Nessa época, algumas fotos da Grand Décoration começaram a circular pela França. Gente do alto escalão do governo e grandes artistas, como Matisse, se impressionaram com a vasta ambição de Monet e, acima de tudo, com a abrangência do seu talento. Monet nunca havia feito algo naquela escala de complexidade.

Para a sua surpresa, seus esforços e talentos não apenas foram notados, como consagrados. Aqueles membros do governo que haviam contratado as obras da Catedral de Reims, decidiram que a grande “obra de guerra” (oeuvre de guerre) seriam as ninfeias de Monet. Ou seja, ao invés de promover uma catedral destruída, fazia muito mais sentido utilizar a Grand Décoration, como propaganda da glória da cultura francesa.

Foi assim, portanto, que Claude Monet, o maior dos impressionistas franceses, e certamente um dos maiores artistas de todos os tempos, se tornou, aos 78 anos de idade, um verdadeiro Herói de Guerra, sem nunca ter tocado em armas.  

Fiquei sabendo dessa história no livro “Monet e a pintura das Ninfeias” de Ross King, enquanto estou vivendo em Paris.

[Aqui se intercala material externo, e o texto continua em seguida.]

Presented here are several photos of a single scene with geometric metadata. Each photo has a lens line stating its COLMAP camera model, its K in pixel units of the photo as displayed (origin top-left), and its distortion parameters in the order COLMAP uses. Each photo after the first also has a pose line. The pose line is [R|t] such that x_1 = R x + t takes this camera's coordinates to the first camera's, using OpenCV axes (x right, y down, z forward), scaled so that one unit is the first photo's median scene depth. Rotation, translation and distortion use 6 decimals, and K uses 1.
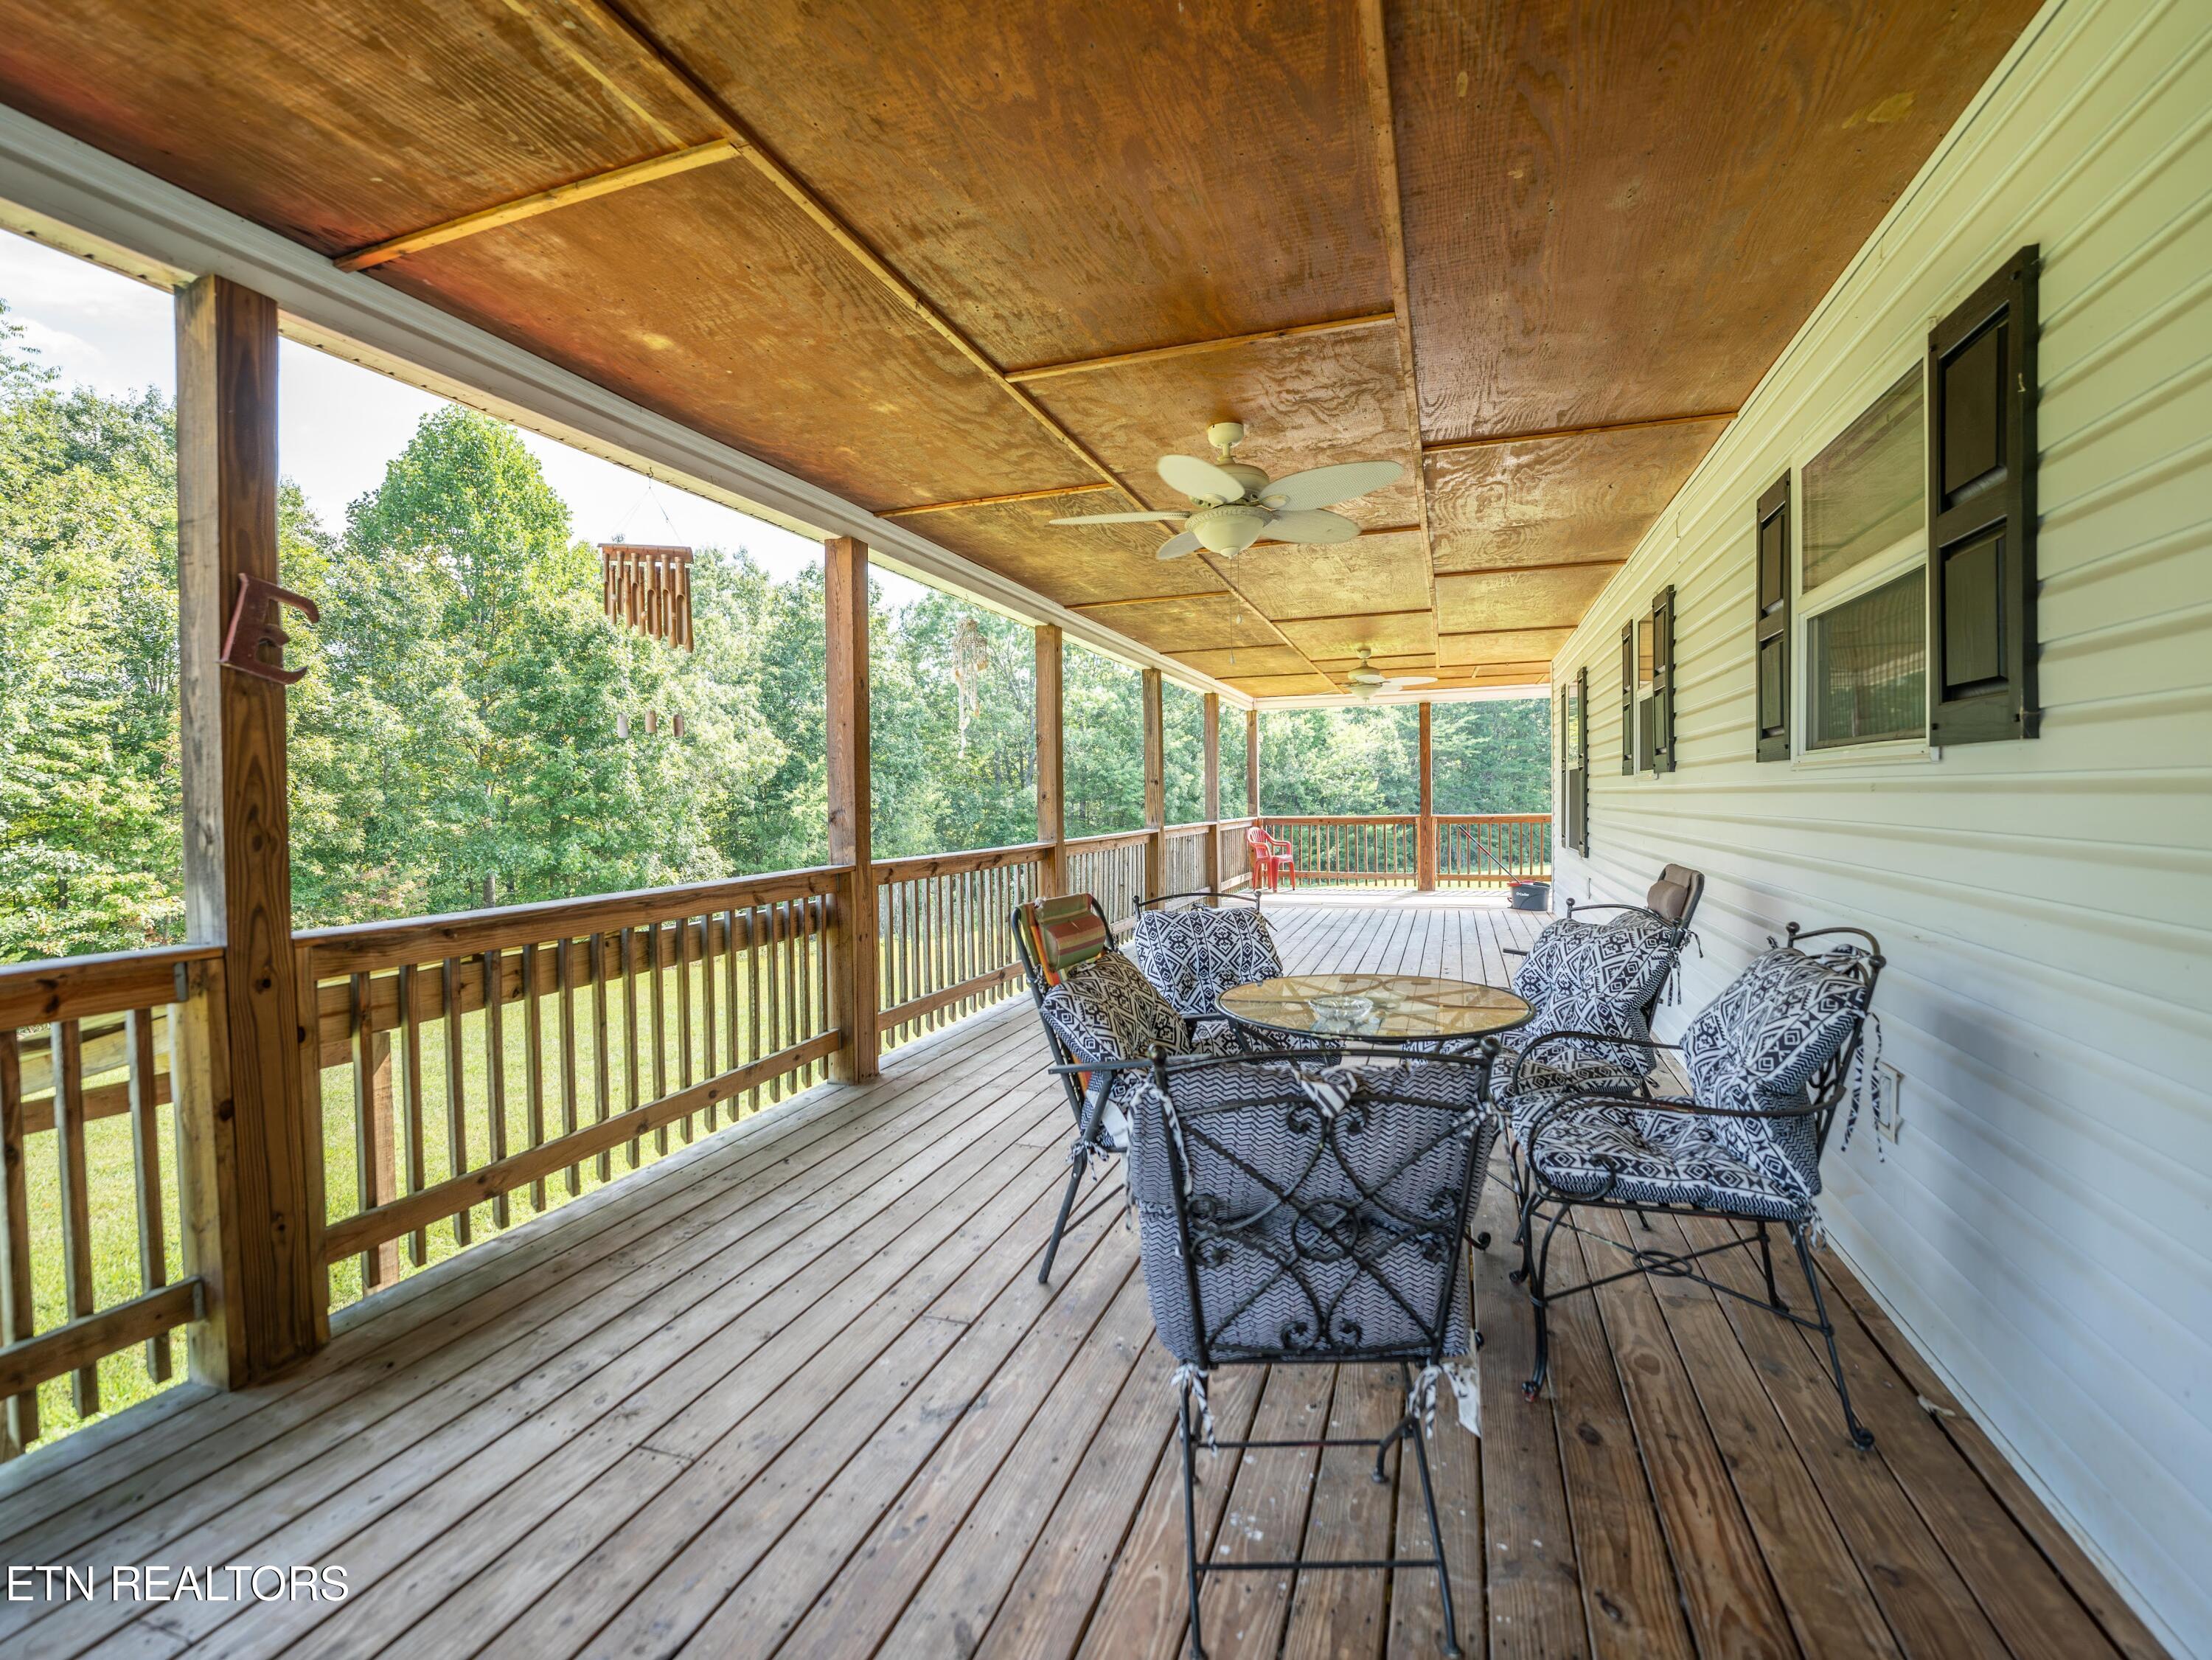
lens RADIAL K [[1012.1, 0, 1105.5], [0, 1012.1, 828.4], [0, 0, 1]] dist [-0.021601, -0.000594]
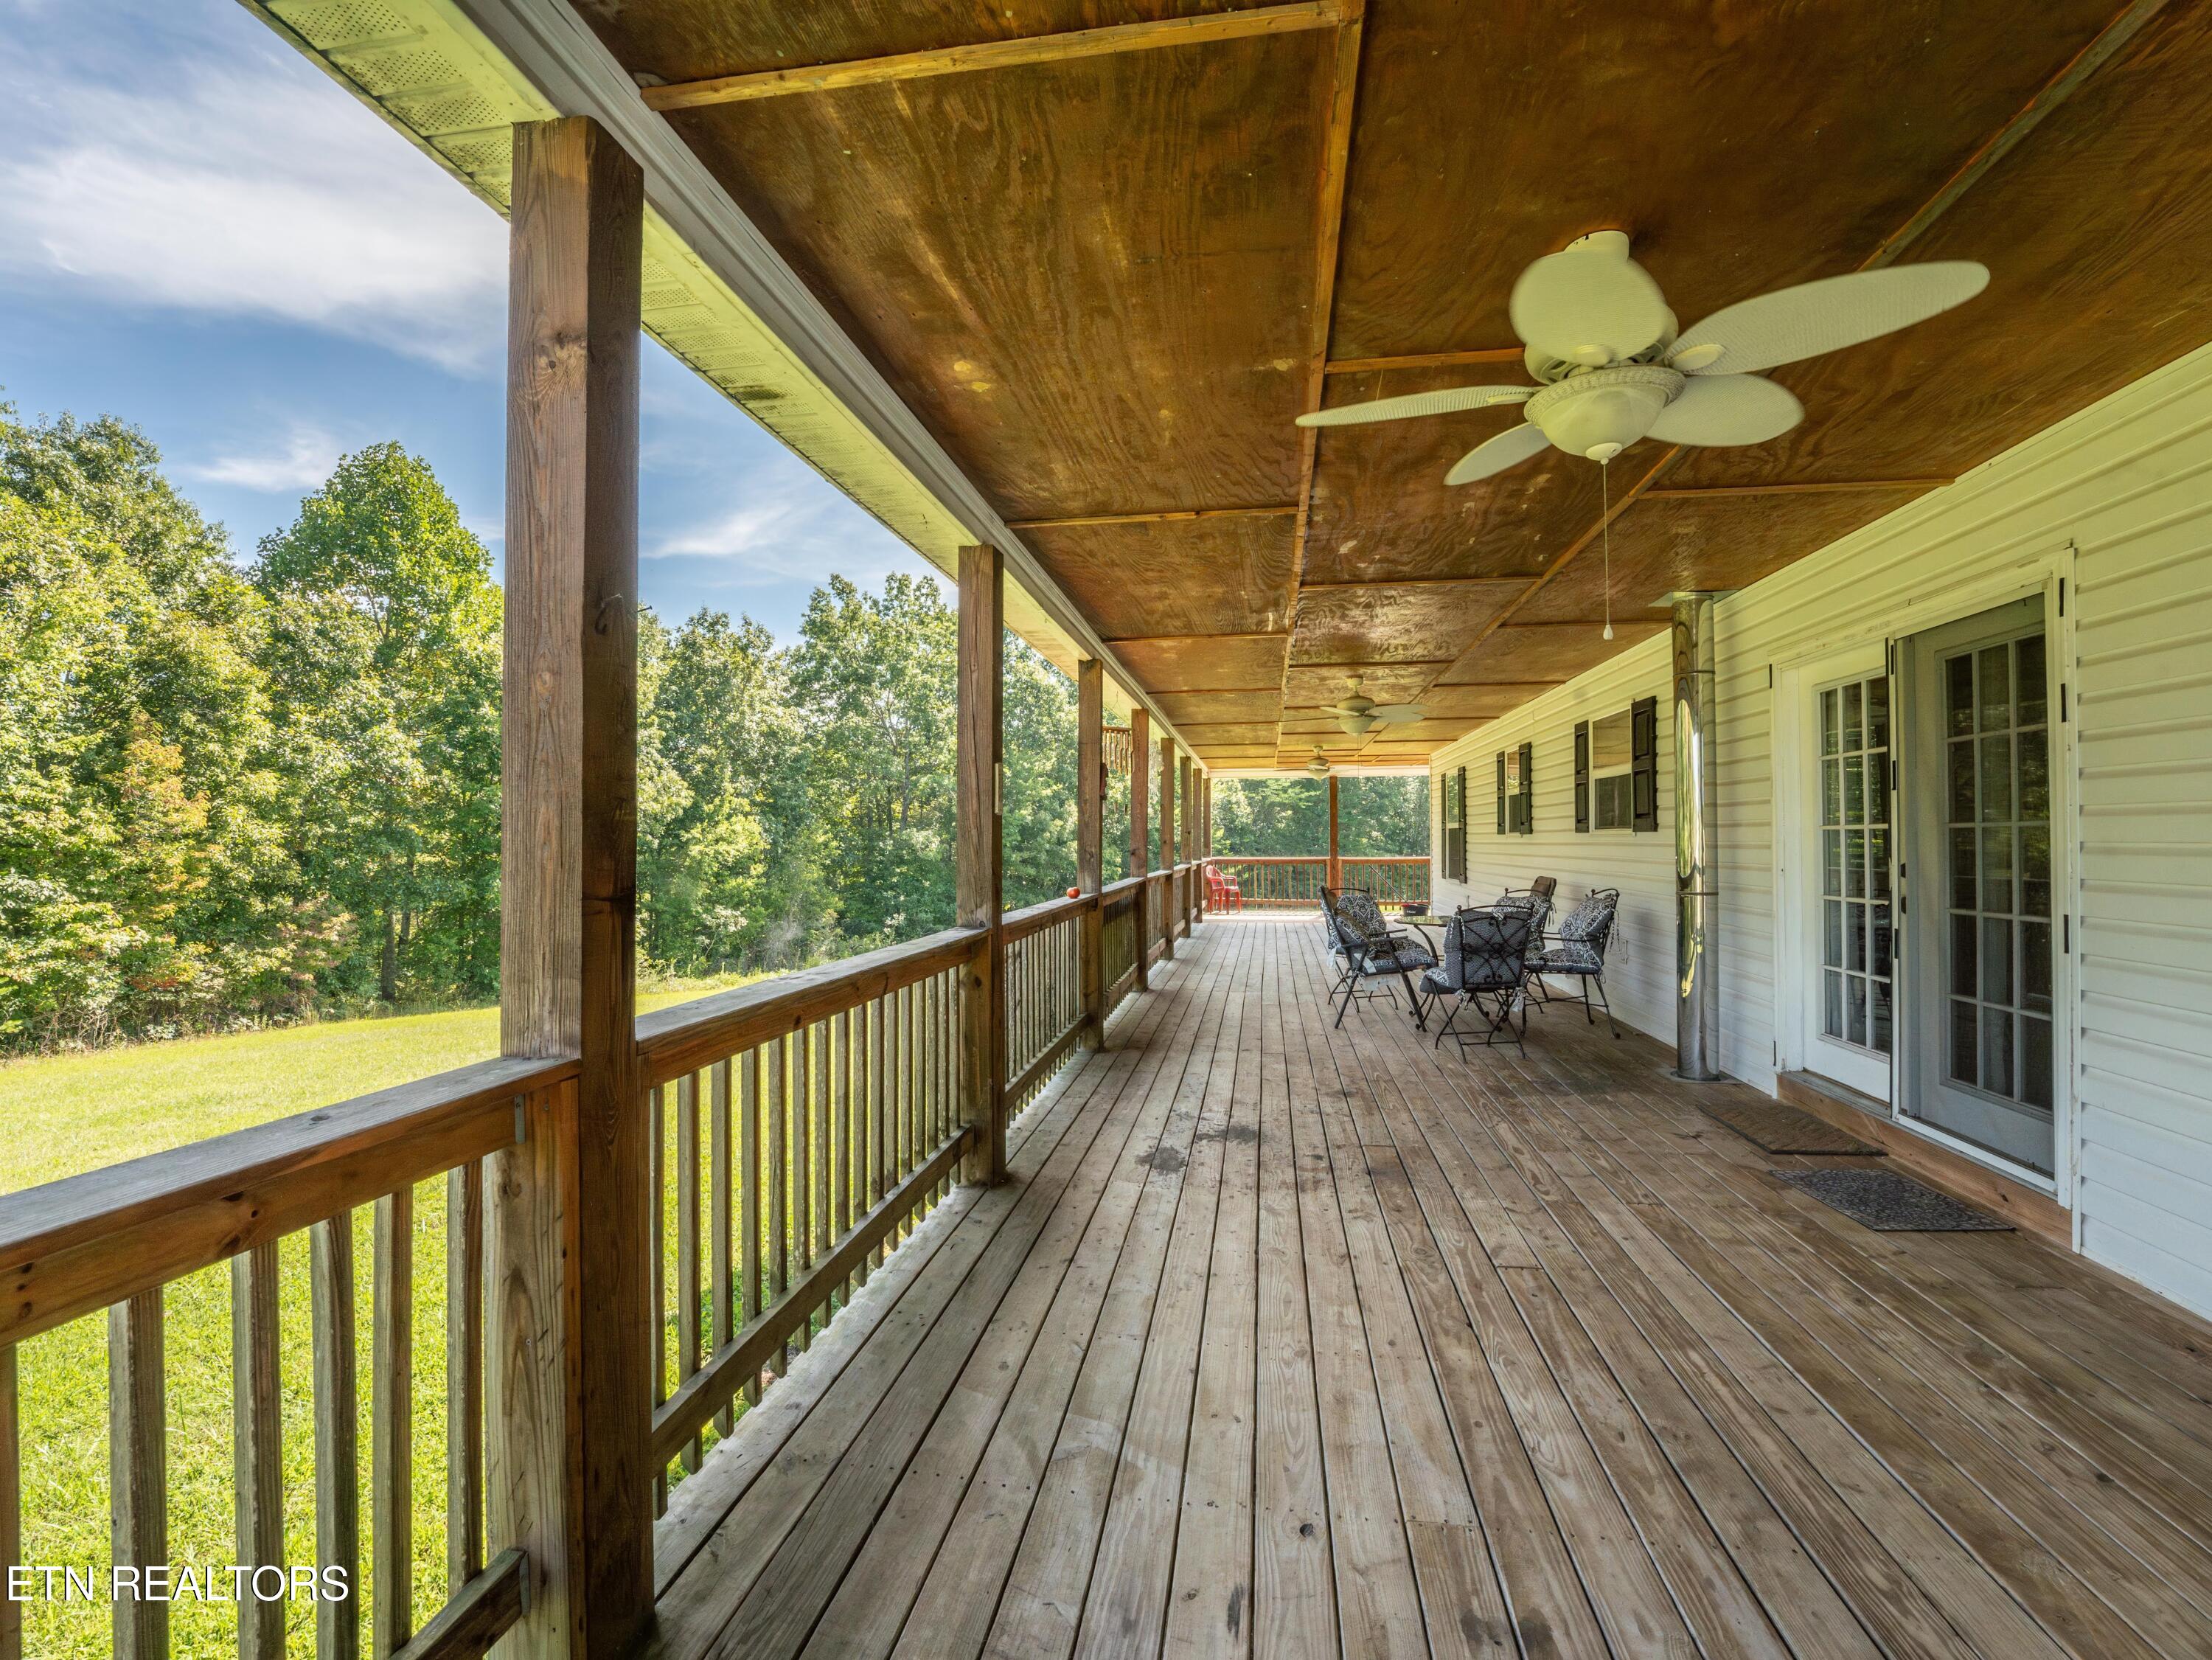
lens RADIAL K [[1012.1, 0, 1105.3], [0, 1012.1, 829.7], [0, 0, 1]] dist [-0.021601, -0.000594]
pose [[0.985522, 0.014686, 0.168909, -0.103651], [-0.007549, 0.999054, -0.042819, 0.004635], [-0.169378, 0.040924, 0.984701, -0.141669]]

A dica veio de uma seguidora no insta. Uma das coisas que gosto dessa vida de nômade digital é mergulhar na cultura do local e descobrir as suas histórias enquanto estou ali pra ver de perto. Dessa forma, acabei aprendendo duas grandes lições com Monet.

Primeiro, as críticas vão vir a qualquer momento da sua carreira, então registre mas não se abale. Segundo, há outras formas de lutar numa guerra e a arte talvez seja a maior das armas secretas. Afinal, mesmo depois de décadas, essas obras continuam aqui pra nos impressionar. Elas estão expostas no museu L´Orangerie. Aliás, qual foi a última vez que uma obra de arte te impactou?